This article is the final part of an 8-part series from the authors. The series, Waiting for new drugs for rare disorders in Canada, is an in-depth look at the disadvantages faced by Canadians with rare disorders in accessing needed, innovative drugs.
By Nigel Rawson and John Adams, August 30, 2023
In the previous two articles in our series, we discussed proposals for national pharmacare and a Canadian Drug Agency. Neither appear to include plans for accelerating access to drugs for rare disorders for Canadians who need them. Huge unmet needs exist for Canadians afflicted with any of the 11,000 or so rare disorders. Only 500 of those 11,000 rare disorders (less than five percent) have any treatments, other than symptom relief and palliative care.
Unlike almost all other developed countries, Canada doesn’t have a rare disorder strategy that includes incentivizing research, development and commercialization of medicines in this country. A strategy must be more comprehensive than a focus just on medicines. It should comprise early detection and prevention and the provision of timely, equitable, evidence-based and coordinated care, in addition to sustainable access to potentially beneficial treatments.
Early detection should include fair and comprehensive screening of newborns for rare disorders. Canada currently has no national standards or guidelines or federal leadership for newborn screening, resulting in screening being inadequate and inconsistent across the country.
Diagnosing rare disorders can take months, even years, with patients being referred from specialist to specialist, often with misdiagnoses, in the hope that one will identify their condition and be able to help them. During this diagnostic odyssey, patients frequently receive treatments that may or may not be beneficial but can waste the health care system a lot of time and money. Procedures must be implemented to shorten the diagnostic process in Canada.
Many patients with rare disorders require services and treatments that are commonly not recognized as essential in Canada. Because such specialized services are lacking in much of the country, repeated travel from home to a distant centre of highly specialized care, which may be out of province or even out of country, is often necessary. This places a heavy burden on individual patients and their families.
A rare disorder strategy must include affordable access to drugs for these disorders uninhibited by burdensome and restrictive coverage rules. The creation of new genetic and cell therapies following increased understanding of the human genome has led to treatments for diseases that 20 years ago were untreatable. However, their development is a time-consuming and costly enterprise with the potential for limited sales if the medicine is one of the few that makes it through all the testing to being accessible by patients. Consequently, drugs are priced to provide returns justifying the pre-marketing investment and inevitable failures, as well as produce a profit once successfully launched.
All these components – early detection and diagnosing, coordinated and evidence-based care, and sustainable access to potentially beneficial treatments – were elaborated in the Canadian Rare Disease Strategy managed and launched by Canadian Organization for Rare Disorders in 2015 and revived in 2022. The federal government should have used this strategy as a starting point to improve the lives of Canadians with rare disorders.

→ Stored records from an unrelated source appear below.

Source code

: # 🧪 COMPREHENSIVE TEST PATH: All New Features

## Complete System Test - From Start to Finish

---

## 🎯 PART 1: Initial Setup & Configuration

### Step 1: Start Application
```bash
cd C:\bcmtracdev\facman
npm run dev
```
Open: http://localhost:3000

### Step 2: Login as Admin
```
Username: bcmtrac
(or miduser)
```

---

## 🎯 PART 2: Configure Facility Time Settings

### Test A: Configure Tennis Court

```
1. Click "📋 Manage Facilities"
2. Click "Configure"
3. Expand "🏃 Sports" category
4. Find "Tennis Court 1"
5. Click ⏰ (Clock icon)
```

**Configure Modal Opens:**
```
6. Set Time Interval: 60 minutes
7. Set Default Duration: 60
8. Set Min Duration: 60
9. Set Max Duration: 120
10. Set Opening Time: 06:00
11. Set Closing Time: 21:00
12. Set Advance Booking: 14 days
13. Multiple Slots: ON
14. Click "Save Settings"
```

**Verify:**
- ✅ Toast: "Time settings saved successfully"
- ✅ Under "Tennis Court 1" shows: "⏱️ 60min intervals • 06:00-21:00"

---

Instead, in their 2019 federal budget, the Liberals said they would introduce their own strategy and, in their 2021 election platform promised $500 million per year starting in 2022-23 to help fund drugs for rare disorders. A comprehensive strategy for rare disorders is significantly different from a plan focused only on limiting the cost of these medicines. Nevertheless, in March 2023, the federal government re-committed $1.5 billion over three years to “increase access to, and affordability of, effective drugs for rare diseases to improve the health of patients across Canada,” with over 93 percent earmarked for bilateral agreements to be negotiated between Health Canada and provinces and territories.
People living with rare disorders are like other Canadians – they want affordable access to medicines for their unmet health needs. No one with a rare disorder should go broke paying for their treatment and no one should be left behind. But Canadians with rare disorders don’t want access denied by the federal government’s plans to force down drug prices to levels that are unsustainable for developers, who could easily decide the Canadian market isn’t worth entering.
Canadians living with rare disorders need many things: a comprehensive and actionable policy that includes incentives (such as time-limited market exclusivity provisions and support for data protection of new uses for old medicines) and funding to encourage developers to launch drugs in Canada; a mandatory requirement that all government drug plans list all rare disorder drugs with a successful price negotiation within a short period of time; and less restrictive and burdensome criteria that patients must satisfy before being able to obtain coverage. Without these actions, Canadians with rare disorders will not have timely access to the many innovative treatments on the research horizon that can reduce suffering, improve and even save lives.
Nigel Rawson is a Senior Fellow with the Macdonald-Laurier Institute and an Affiliate Scholar with the Canadian Health Policy Institute. John Adams is cofounder and CEO of Canadian PKU and Allied Disorders Inc., a Senior Fellow with the Macdonald-Laurier Institute and volunteer board chair of Best Medicines Coalition.
The views expressed are the authors’ own and do not necessarily represent those of organizations with which they collaborate.